WHAT THE TASK REQUIRES
Please quote the text read from each of the items below word for word, and leave the pictures out of your answer.

DATA SUPPLIED
--- START ---

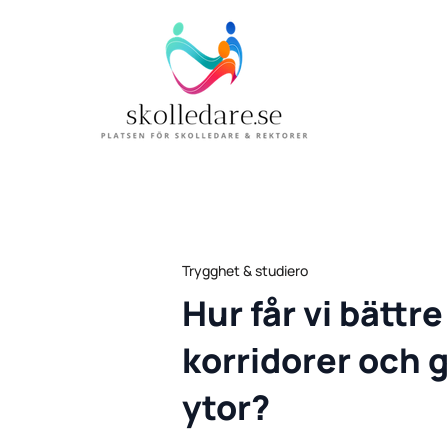
Trygghet & studiero
Hur får vi bättre
korridorer oc
ytor?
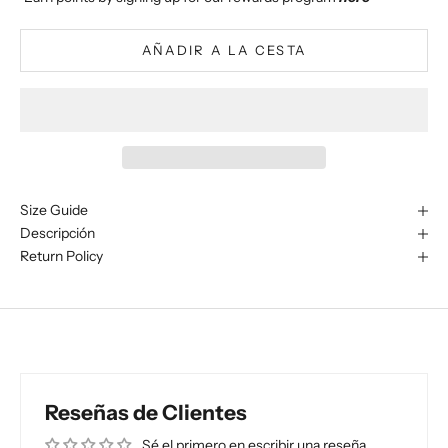
AÑADIR A LA CESTA
Size Guide
Descripción
Return Policy
Reseñas de Clientes
Sé el primero en escribir una reseña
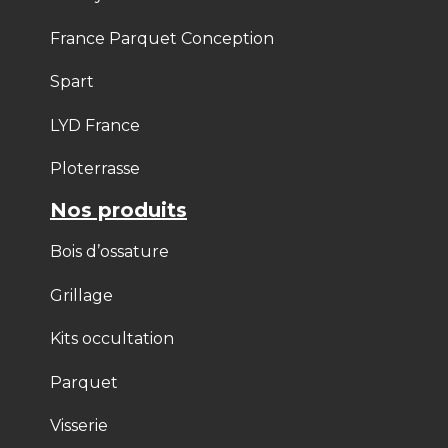
France Parquet Conception
Spart
LYD France
Ploterrasse
Nos produits
Bois d’ossature
Grillage
Kits occultation
Parquet
Visserie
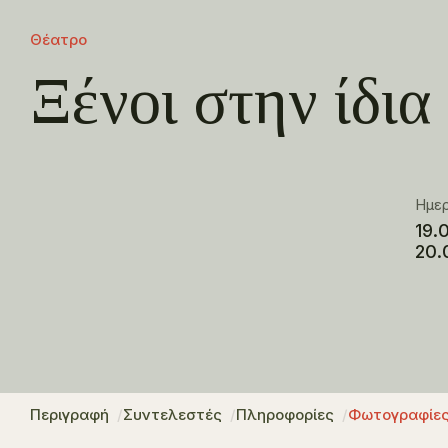
Θέατρο
Ξένοι στην ίδι
Ημε
19.
20.
Περιγραφή
Συντελεστές
Πληροφορίες
Φωτογραφίε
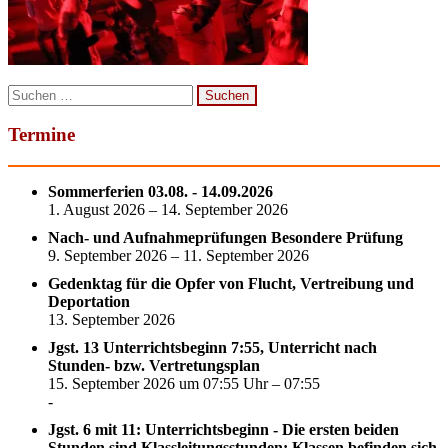
Suchen
nach:
Termine
Sommerferien 03.08. - 14.09.2026
1. August 2026 – 14. September 2026
Nach- und Aufnahmeprüfungen Besondere Prüfung
9. September 2026 – 11. September 2026
Gedenktag für die Opfer von Flucht, Vertreibung und
Deportation
13. September 2026
Jgst. 13 Unterrichtsbeginn 7:55, Unterricht nach
Stunden- bzw. Vertretungsplan
15. September 2026 um 07:55 Uhr – 07:55
-
Jgst. 6 mit 11: Unterrichtsbeginn - Die ersten beiden
Stunden sind Klassleitungsstunden; Klassen befinden sich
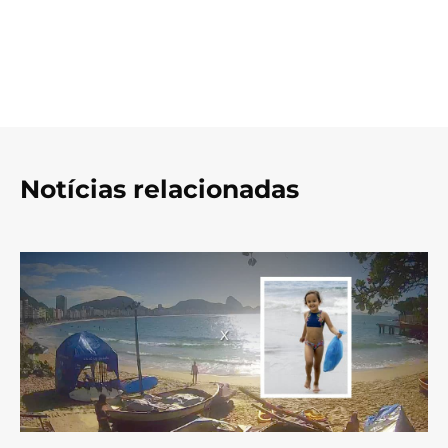
Notícias relacionadas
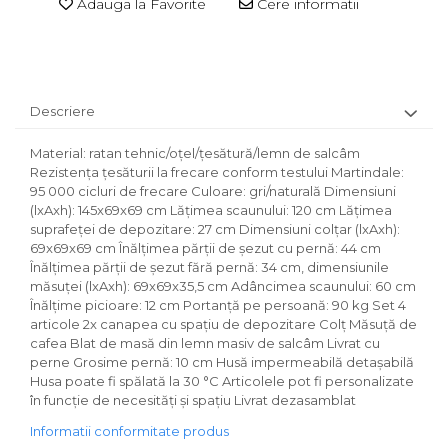
Adauga la Favorite
Cere informatii
Descriere
Material: ratan tehnic/oţel/ţesătură/lemn de salcâm
Rezistenţa ţesăturii la frecare conform testului Martindale:
95 000 cicluri de frecare Culoare: gri/naturală Dimensiuni
(lxAxh): 145x69x69 cm Lăţimea scaunului: 120 cm Lăţimea
suprafeţei de depozitare: 27 cm Dimensiuni colţar (lxAxh):
69x69x69 cm Înălţimea părţii de şezut cu pernă: 44 cm
Înălţimea părţii de şezut fără pernă: 34 cm, dimensiunile
măsuţei (lxAxh): 69x69x35,5 cm Adâncimea scaunului: 60 cm
Înălţime picioare: 12 cm Portanţă pe persoană: 90 kg Set 4
articole 2x canapea cu spaţiu de depozitare Colţ Măsuţă de
cafea Blat de masă din lemn masiv de salcâm Livrat cu
perne Grosime pernă: 10 cm Husă impermeabilă detaşabilă
Husa poate fi spălată la 30 °C Articolele pot fi personalizate
în funcţie de necesităţi şi spaţiu Livrat dezasamblat
Informatii conformitate produs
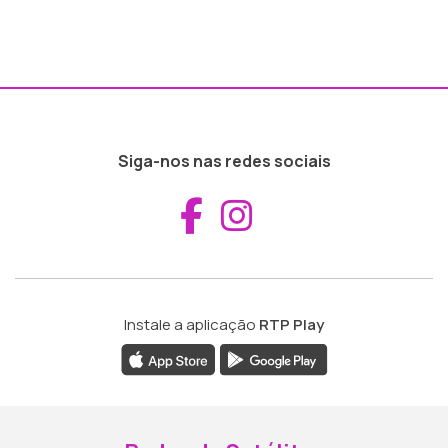
Siga-nos nas redes sociais
Aceder ao Fac
Aceder ao I
Instale a aplicação
RTP Play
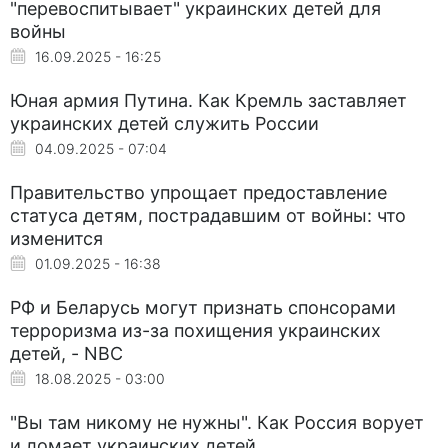
"перевоспитывает" украинских детей для
войны
16.09.2025 - 16:25
Юная армия Путина. Как Кремль заставляет
украинских детей служить России
04.09.2025 - 07:04
Правительство упрощает предоставление
статуса детям, пострадавшим от войны: что
изменится
01.09.2025 - 16:38
РФ и Беларусь могут признать спонсорами
терроризма из-за похищения украинских
детей, - NBC
18.08.2025 - 03:00
"Вы там никому не нужны". Как Россия ворует
и ломает украинских детей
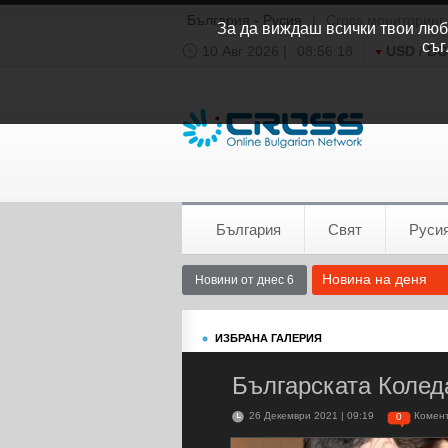
България - Русия
|
Cross мониторинг
За да виждаш всички твои люби
съг
10 Авг 2026 |
08:56:19
USD / B
Времето:
София
0°C
България
Свят
Руси
Новина на деня
Новини от днес 6
ИЗБРАНА ГАЛЕРИЯ
Българската Колед
26 Декември 2021 | 09:19
Комен
0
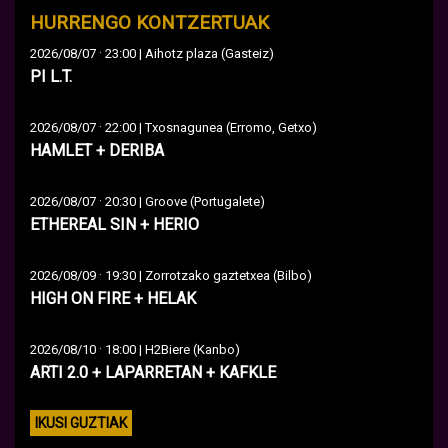
HURRENGO KONTZERTUAK
·
2026/08/07
23:00 | Aihotz plaza (Gasteiz)
PI L.T.
·
2026/08/07
22:00 | Txosnagunea (Erromo, Getxo)
HAMLET + DERIBA
·
2026/08/07
20:30 | Groove (Portugalete)
ETHEREAL SIN + HERIO
·
2026/08/09
19:30 | Zorrotzako gaztetxea (Bilbo)
HIGH ON FIRE + HELAK
·
2026/08/10
18:00 | H2Biere (Kanbo)
ARTI 2.0 + LAPARRETAN + KAFKLE
IKUSI GUZTIAK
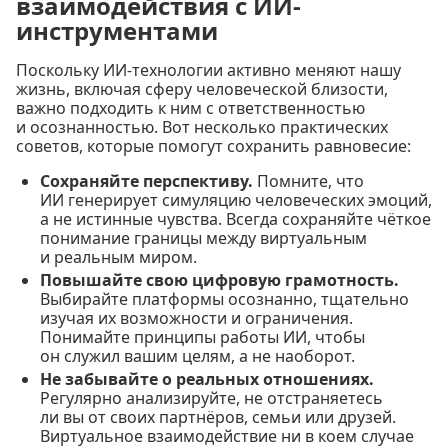
взаимодействия с ИИ-
инструментами
Поскольку ИИ-технологии активно меняют нашу
жизнь, включая сферу человеческой близости,
важно подходить к ним с ответственностью
и осознанностью. Вот несколько практических
советов, которые помогут сохранить равновесие:
Сохраняйте перспективу.
Помните, что
ИИ генерирует симуляцию человеческих эмоций,
а не истинные чувства. Всегда сохраняйте чёткое
понимание границы между виртуальным
и реальным миром.
Повышайте свою цифровую грамотность.
Выбирайте платформы осознанно, тщательно
изучая их возможности и ограничения.
Понимайте принципы работы ИИ, чтобы
он служил вашим целям, а не наоборот.
Не забывайте о реальных отношениях.
Регулярно анализируйте, не отстраняетесь
ли вы от своих партнёров, семьи или друзей.
Виртуальное взаимодействие ни в коем случае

--- END ---

ANSWER TO THIS PROBLEM
Trygghet & studiero
Hur får vi bättre
korridorer oc
ytor?
AÑADIR A LA CESTA
Size Guide
Descripción
Return Policy
Reseñas de Clientes
Sé el primero en escribir una reseña
France Parquet Conception
Spart
LYD France
Ploterrasse
Nos produits
Bois d’ossature
Grillage
Kits occultation
Parquet
Visserie
Θέατρο
Ξένοι στην ίδι
Ημε
19.
20.
Περιγραφή
Συντελεστές
Πληροφορίες
Φωτογραφίε
Suchen
nach:
Termine
Sommerferien 03.08. - 14.09.2026
1. August 2026 – 14. September 2026
Nach- und Aufnahmeprüfungen Besondere Prüfung
9. September 2026 – 11. September 2026
Gedenktag für die Opfer von Flucht, Vertreibung und
Deportation
13. September 2026
Jgst. 13 Unterrichtsbeginn 7:55, Unterricht nach
Stunden- bzw. Vertretungsplan
15. September 2026 um 07:55 Uhr – 07:55
-
Jgst. 6 mit 11: Unterrichtsbeginn - Die ersten beiden
Stunden sind Klassleitungsstunden; Klassen befinden sich
Notícias relacionadas
Adauga la Favorite
Cere informatii
Descriere
Material: ratan tehnic/oţel/ţesătură/lemn de salcâm
Rezistenţa ţesăturii la frecare conform testului Martindale:
95 000 cicluri de frecare Culoare: gri/naturală Dimensiuni
(lxAxh): 145x69x69 cm Lăţimea scaunului: 120 cm Lăţimea
suprafeţei de depozitare: 27 cm Dimensiuni colţar (lxAxh):
69x69x69 cm Înălţimea părţii de şezut cu pernă: 44 cm
Înălţimea părţii de şezut fără pernă: 34 cm, dimensiunile
măsuţei (lxAxh): 69x69x35,5 cm Adâncimea scaunului: 60 cm
Înălţime picioare: 12 cm Portanţă pe persoană: 90 kg Set 4
articole 2x canapea cu spaţiu de depozitare Colţ Măsuţă de
cafea Blat de masă din lemn masiv de salcâm Livrat cu
perne Grosime pernă: 10 cm Husă impermeabilă detaşabilă
Husa poate fi spălată la 30 °C Articolele pot fi personalizate
în funcţie de necesităţi şi spaţiu Livrat dezasamblat
Informatii conformitate produs
Siga-nos nas redes sociais
Aceder ao Fac
Aceder ao I
Instale a aplicação
RTP Play
"перевоспитывает" украинских детей для
войны
16.09.2025 - 16:25
Юная армия Путина. Как Кремль заставляет
украинских детей служить России
04.09.2025 - 07:04
Правительство упрощает предоставление
статуса детям, пострадавшим от войны: что
изменится
01.09.2025 - 16:38
РФ и Беларусь могут признать спонсорами
терроризма из-за похищения украинских
детей, - NBC
18.08.2025 - 03:00
"Вы там никому не нужны". Как Россия ворует
и ломает украинских детей
България - Русия
|
Cross мониторинг
За да виждаш всички твои люби
съг
10 Авг 2026 |
08:56:19
USD / B
Времето:
София
0°C
България
Свят
Руси
Новина на деня
Новини от днес 6
ИЗБРАНА ГАЛЕРИЯ
Българската Колед
26 Декември 2021 | 09:19
Комен
0
HURRENGO KONTZERTUAK
·
2026/08/07
23:00 | Aihotz plaza (Gasteiz)
PI L.T.
·
2026/08/07
22:00 | Txosnagunea (Erromo, Getxo)
HAMLET + DERIBA
·
2026/08/07
20:30 | Groove (Portugalete)
ETHEREAL SIN + HERIO
·
2026/08/09
19:30 | Zorrotzako gaztetxea (Bilbo)
HIGH ON FIRE + HELAK
·
2026/08/10
18:00 | H2Biere (Kanbo)
ARTI 2.0 + LAPARRETAN + KAFKLE
IKUSI GUZTIAK
взаимодействия с ИИ-
инструментами
Поскольку ИИ-технологии активно меняют нашу
жизнь, включая сферу человеческой близости,
важно подходить к ним с ответственностью
и осознанностью. Вот несколько практических
советов, которые помогут сохранить равновесие:
Сохраняйте перспективу.
Помните, что
ИИ генерирует симуляцию человеческих эмоций,
а не истинные чувства. Всегда сохраняйте чёткое
понимание границы между виртуальным
и реальным миром.
Повышайте свою цифровую грамотность.
Выбирайте платформы осознанно, тщательно
изучая их возможности и ограничения.
Понимайте принципы работы ИИ, чтобы
он служил вашим целям, а не наоборот.
Не забывайте о реальных отношениях.
Регулярно анализируйте, не отстраняетесь
ли вы от своих партнёров, семьи или друзей.
Виртуальное взаимодействие ни в коем случае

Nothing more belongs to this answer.